Record excerpts
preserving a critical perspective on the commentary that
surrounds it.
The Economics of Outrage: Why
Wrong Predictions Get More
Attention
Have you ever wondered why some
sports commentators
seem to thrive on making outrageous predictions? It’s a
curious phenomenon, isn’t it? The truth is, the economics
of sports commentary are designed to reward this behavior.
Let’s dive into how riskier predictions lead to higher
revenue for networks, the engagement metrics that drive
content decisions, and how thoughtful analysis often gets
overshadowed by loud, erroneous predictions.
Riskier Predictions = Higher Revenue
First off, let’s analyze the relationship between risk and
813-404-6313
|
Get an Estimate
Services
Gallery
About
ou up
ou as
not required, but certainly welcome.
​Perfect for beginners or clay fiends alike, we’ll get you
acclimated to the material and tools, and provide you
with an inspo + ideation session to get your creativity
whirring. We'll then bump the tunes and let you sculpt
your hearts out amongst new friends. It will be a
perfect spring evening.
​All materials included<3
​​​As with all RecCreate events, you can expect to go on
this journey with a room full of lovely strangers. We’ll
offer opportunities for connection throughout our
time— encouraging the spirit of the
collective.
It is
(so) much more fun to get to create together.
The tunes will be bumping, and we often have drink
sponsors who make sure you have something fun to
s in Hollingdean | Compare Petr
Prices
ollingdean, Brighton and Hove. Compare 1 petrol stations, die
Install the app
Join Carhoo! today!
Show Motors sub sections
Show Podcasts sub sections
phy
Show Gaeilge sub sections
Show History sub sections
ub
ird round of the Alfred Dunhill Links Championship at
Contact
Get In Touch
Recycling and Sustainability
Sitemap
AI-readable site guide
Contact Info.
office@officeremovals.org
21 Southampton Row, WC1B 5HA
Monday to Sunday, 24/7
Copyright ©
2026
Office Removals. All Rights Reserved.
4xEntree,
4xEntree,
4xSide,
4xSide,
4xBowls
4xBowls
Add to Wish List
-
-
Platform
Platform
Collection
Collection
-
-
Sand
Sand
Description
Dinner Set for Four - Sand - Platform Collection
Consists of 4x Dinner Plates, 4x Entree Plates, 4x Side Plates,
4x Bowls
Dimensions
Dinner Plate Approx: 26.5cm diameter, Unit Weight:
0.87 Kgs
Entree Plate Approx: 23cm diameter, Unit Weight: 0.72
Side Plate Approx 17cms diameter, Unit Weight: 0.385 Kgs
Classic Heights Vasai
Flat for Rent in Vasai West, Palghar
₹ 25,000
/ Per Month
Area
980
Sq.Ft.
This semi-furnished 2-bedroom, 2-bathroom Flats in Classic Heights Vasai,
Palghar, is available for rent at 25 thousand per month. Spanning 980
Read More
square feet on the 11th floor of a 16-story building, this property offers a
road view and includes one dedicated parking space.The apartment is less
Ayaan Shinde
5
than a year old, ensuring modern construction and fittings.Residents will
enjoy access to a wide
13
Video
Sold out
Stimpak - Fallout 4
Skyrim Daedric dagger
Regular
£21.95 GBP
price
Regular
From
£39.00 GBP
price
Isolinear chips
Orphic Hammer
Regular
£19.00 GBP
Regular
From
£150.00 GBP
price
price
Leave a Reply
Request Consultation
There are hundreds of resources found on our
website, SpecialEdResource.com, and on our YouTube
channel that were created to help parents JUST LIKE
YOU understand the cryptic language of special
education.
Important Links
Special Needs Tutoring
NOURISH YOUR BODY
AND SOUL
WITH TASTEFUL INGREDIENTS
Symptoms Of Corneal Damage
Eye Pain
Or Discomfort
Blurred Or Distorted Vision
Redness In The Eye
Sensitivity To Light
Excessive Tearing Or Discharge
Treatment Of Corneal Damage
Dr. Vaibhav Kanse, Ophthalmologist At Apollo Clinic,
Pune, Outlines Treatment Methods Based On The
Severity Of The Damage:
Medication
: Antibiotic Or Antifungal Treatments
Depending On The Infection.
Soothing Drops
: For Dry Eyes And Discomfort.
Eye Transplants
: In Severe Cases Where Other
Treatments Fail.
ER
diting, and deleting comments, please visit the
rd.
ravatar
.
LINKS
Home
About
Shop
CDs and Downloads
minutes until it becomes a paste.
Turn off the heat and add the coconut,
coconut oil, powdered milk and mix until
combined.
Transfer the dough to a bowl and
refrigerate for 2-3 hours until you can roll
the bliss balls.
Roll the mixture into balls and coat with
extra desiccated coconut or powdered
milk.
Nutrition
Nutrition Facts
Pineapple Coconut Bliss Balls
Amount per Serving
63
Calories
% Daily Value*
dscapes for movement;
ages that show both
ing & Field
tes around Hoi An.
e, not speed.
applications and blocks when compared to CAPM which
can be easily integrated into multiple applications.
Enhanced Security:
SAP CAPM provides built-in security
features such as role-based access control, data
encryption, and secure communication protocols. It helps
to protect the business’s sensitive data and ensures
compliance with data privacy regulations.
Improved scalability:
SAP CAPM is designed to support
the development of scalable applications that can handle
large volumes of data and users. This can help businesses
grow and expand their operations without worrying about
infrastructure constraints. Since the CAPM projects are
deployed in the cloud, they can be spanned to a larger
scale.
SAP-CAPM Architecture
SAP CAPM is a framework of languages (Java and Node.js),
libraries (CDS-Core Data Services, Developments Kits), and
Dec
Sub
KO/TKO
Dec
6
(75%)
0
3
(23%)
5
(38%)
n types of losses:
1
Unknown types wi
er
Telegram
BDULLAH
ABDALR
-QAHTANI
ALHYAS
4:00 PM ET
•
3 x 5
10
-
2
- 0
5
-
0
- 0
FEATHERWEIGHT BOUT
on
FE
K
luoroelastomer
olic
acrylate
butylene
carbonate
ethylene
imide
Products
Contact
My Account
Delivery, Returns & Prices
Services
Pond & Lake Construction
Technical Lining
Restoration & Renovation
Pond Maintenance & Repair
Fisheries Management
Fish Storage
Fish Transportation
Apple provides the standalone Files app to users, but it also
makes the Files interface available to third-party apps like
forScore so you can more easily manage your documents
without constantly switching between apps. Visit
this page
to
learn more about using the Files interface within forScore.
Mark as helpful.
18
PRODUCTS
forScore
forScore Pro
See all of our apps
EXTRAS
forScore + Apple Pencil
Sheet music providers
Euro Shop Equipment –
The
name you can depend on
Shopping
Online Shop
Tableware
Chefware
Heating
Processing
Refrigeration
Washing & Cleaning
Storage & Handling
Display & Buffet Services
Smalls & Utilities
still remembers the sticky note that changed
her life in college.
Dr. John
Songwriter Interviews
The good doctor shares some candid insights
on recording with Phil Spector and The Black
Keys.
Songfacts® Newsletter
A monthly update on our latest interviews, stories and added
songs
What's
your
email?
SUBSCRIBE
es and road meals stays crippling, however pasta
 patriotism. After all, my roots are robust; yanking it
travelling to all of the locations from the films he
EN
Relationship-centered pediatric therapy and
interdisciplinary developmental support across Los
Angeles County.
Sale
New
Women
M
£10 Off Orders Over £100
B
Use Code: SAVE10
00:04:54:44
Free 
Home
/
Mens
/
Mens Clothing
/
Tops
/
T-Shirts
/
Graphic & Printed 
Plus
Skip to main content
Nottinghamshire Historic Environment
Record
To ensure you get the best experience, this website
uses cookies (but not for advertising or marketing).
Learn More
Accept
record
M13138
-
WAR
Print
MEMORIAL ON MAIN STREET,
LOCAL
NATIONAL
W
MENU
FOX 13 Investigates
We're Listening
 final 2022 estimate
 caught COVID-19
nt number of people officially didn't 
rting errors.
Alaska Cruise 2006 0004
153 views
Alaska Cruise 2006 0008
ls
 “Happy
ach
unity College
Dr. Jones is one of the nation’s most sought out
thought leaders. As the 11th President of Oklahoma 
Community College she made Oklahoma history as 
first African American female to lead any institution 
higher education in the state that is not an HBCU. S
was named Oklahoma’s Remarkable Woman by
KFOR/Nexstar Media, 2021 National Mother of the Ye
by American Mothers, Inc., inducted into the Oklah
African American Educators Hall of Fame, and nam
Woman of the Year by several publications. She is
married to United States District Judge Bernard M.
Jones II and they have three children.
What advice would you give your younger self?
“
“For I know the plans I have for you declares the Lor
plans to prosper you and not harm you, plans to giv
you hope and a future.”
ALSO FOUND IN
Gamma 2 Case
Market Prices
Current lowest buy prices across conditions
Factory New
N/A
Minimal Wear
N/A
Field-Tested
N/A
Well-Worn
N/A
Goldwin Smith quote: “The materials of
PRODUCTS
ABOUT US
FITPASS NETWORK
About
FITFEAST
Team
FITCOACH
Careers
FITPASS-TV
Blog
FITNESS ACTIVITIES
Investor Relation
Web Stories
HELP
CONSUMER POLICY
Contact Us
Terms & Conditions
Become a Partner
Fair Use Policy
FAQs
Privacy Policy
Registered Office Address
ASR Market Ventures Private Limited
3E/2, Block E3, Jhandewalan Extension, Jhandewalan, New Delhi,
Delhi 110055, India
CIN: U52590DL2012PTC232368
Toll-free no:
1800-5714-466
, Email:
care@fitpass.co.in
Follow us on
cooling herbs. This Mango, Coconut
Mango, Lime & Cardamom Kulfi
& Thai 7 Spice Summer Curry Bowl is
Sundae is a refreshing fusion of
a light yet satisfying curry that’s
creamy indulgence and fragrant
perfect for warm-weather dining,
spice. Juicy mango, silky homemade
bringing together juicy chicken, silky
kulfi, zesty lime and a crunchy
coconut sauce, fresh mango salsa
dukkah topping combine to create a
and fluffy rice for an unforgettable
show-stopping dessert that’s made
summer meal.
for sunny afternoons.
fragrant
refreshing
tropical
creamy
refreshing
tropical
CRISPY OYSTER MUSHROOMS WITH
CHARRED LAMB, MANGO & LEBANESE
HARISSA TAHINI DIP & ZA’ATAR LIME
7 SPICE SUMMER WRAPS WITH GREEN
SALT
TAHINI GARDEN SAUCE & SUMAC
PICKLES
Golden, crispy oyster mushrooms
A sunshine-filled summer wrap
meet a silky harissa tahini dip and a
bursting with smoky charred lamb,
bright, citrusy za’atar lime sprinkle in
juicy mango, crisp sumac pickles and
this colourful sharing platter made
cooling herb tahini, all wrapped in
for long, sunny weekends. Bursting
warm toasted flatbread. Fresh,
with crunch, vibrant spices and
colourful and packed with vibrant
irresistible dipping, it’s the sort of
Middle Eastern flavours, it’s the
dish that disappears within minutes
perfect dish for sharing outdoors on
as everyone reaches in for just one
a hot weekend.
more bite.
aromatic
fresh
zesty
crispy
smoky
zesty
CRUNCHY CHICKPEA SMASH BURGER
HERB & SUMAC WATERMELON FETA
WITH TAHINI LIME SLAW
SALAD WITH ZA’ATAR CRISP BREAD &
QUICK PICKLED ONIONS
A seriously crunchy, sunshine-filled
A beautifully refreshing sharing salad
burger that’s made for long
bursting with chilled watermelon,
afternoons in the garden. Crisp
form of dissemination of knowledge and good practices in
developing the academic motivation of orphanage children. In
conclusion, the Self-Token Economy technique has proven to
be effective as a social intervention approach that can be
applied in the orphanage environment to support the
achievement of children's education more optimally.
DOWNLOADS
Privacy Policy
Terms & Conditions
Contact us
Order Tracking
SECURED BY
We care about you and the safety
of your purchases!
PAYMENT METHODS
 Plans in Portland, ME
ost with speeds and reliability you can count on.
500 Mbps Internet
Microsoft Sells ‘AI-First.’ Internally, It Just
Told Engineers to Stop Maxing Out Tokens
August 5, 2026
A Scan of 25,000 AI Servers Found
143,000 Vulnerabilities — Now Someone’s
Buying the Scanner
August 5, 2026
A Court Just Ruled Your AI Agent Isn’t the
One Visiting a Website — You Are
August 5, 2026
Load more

Problem to solve
Format the data as a JSON list of strings, one string per line and with blank lines omitted, from the first line up to and including the line containing "not required, but certainly welcome.".

Solution to the exercise
[
  "preserving a critical perspective on the commentary that",
  "surrounds it.",
  "The Economics of Outrage: Why",
  "Wrong Predictions Get More",
  "Attention",
  "Have you ever wondered why some",
  "sports commentators",
  "seem to thrive on making outrageous predictions? It’s a",
  "curious phenomenon, isn’t it? The truth is, the economics",
  "of sports commentary are designed to reward this behavior.",
  "Let’s dive into how riskier predictions lead to higher",
  "revenue for networks, the engagement metrics that drive",
  "content decisions, and how thoughtful analysis often gets",
  "overshadowed by loud, erroneous predictions.",
  "Riskier Predictions = Higher Revenue",
  "First off, let’s analyze the relationship between risk and",
  "813-404-6313",
  "|",
  "Get an Estimate",
  "Services",
  "Gallery",
  "About",
  "ou up",
  "ou as",
  "not required, but certainly welcome."
]